Friday, February 4, 2011

Digital drugs

The problem
IT IS POSSIBLE to cure certain cancers by surgically removing the tumors, but this requires that every single cancer cell is extracted. If any cancer cells remain, or if they spread to further, undetected sites, only remission has been achieved—not a complete cure.
Therefore, tracking surviving cancer cells is vitally important. Given the opportunity, they will grow into deadly new tumors. Unfortunately, treatments that can deal with remaining cells, like radiation or chemotherapy, indiscriminately kill cancer cells and healthy cells alike, making the treatments brutal on the body. Targeted therapies are at the forefront of cancer treatment.

The researcher
In the Department of Chemistry, professor Maxim Berezovski has a laboratory that is, in many ways, obsessed with selectivity. In one project, Berezovski studies separation techniques that can teach him about biochemical reaction rates. In another, he isolates biomarkers from cells. In yet another, he marks cells of one type without marking any of the others. The flags he uses to mark cells are called aptamers.

The project
Aptamers are short polymers of nucleic acids that bind to specifically targeted molecules. In many ways, researchers can use them as synthetic artificial antibodies. Berezovski builds them from little chunks of DNA to target the surface of different cells, in particular cancer cells.
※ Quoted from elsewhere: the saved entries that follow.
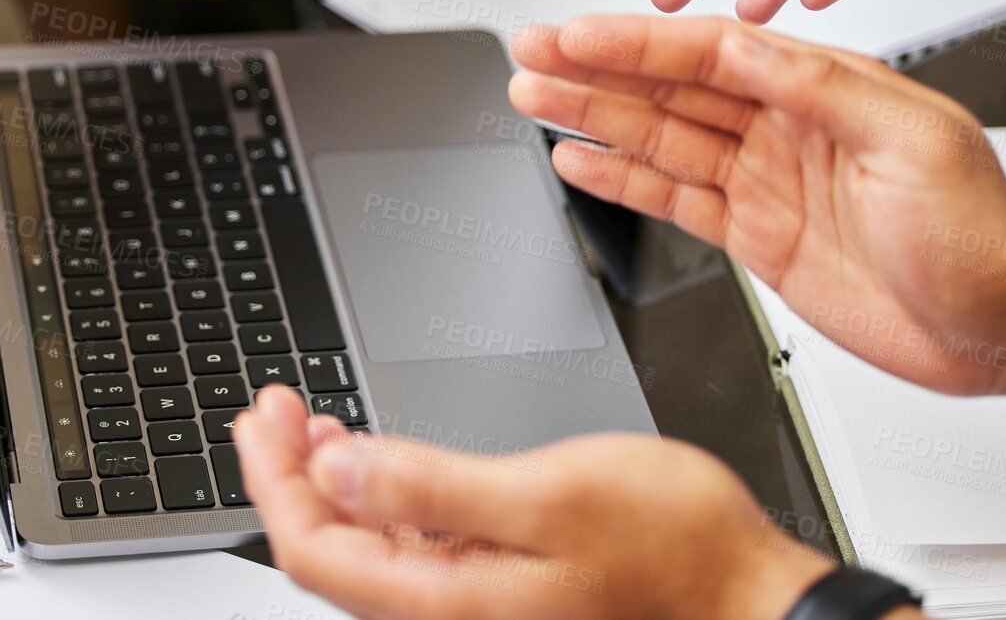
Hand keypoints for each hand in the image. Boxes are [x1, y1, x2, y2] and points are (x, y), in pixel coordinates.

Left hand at [237, 386, 835, 619]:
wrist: (744, 594)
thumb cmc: (671, 548)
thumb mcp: (549, 496)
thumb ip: (433, 487)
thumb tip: (336, 473)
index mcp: (449, 600)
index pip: (315, 549)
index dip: (273, 478)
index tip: (260, 415)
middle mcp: (450, 613)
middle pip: (331, 551)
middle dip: (289, 474)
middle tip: (272, 407)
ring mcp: (474, 601)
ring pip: (367, 548)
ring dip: (332, 482)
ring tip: (309, 424)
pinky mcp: (501, 584)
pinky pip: (411, 546)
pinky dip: (382, 496)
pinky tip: (379, 460)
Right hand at [508, 16, 1005, 396]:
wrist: (1001, 325)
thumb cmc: (983, 232)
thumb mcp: (912, 138)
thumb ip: (820, 88)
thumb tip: (743, 45)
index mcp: (824, 87)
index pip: (709, 52)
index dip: (635, 43)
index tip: (576, 35)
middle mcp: (785, 127)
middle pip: (668, 89)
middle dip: (594, 69)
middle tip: (529, 53)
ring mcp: (765, 181)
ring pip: (659, 139)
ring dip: (594, 117)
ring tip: (532, 96)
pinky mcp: (756, 236)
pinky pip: (674, 199)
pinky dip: (623, 179)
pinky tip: (580, 160)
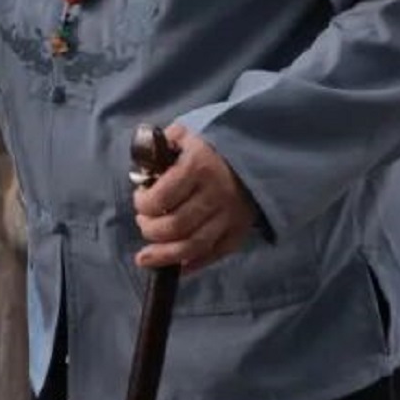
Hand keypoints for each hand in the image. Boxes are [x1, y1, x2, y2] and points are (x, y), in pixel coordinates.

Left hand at [133, 123, 255, 275]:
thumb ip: (159, 148)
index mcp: (199, 166)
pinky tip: (175, 265)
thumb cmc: (211, 144)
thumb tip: (140, 170)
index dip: (143, 205)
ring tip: (146, 256)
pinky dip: (192, 263)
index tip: (140, 199)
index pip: (162, 198)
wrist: (260, 151)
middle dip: (150, 230)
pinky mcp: (240, 230)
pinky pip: (214, 254)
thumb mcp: (184, 134)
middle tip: (144, 221)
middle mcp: (216, 193)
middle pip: (175, 227)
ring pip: (193, 247)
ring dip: (164, 255)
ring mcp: (231, 215)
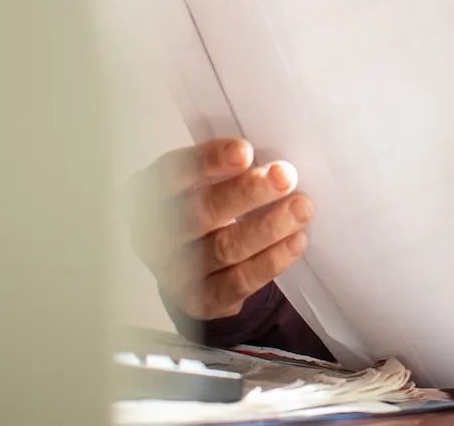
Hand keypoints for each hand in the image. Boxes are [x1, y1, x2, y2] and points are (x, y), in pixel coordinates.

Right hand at [126, 138, 313, 319]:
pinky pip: (237, 282)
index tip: (245, 152)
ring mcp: (175, 271)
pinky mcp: (200, 300)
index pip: (175, 172)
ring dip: (268, 227)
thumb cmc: (206, 205)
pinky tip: (296, 241)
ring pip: (224, 248)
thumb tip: (274, 162)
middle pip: (201, 211)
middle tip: (285, 176)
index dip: (209, 161)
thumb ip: (230, 169)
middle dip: (247, 192)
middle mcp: (155, 232)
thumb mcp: (205, 180)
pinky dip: (270, 262)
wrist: (193, 262)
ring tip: (302, 208)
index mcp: (151, 190)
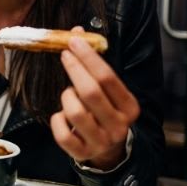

The selectivity of aptamers makes them perfect for marking or attacking cancer cells while ignoring the healthy ones.

The key
Berezovski proposes that once a tumor is surgically removed, a cocktail of aptamers can be specifically designed for those individual tumor cells. Tumors that reappear are actually clones of the original tumor. This means that the personal recipe of aptamers for the original tumor could be kept as a digital record in case of recurrence. Since there is no need to keep the actual aptamers, Berezovski refers to this record as a digital drug.
The digital drug could be used to produce a personalized mixture of aptamers that will target clones of the original tumor. Doctors could then attach labels to the aptamers to track cancer cells that escaped surgical removal or to identify new tumors. The selectivity of aptamers could even direct the delivery of toxins or medicine specifically to the tumor, allowing for a more finite cancer survival rate.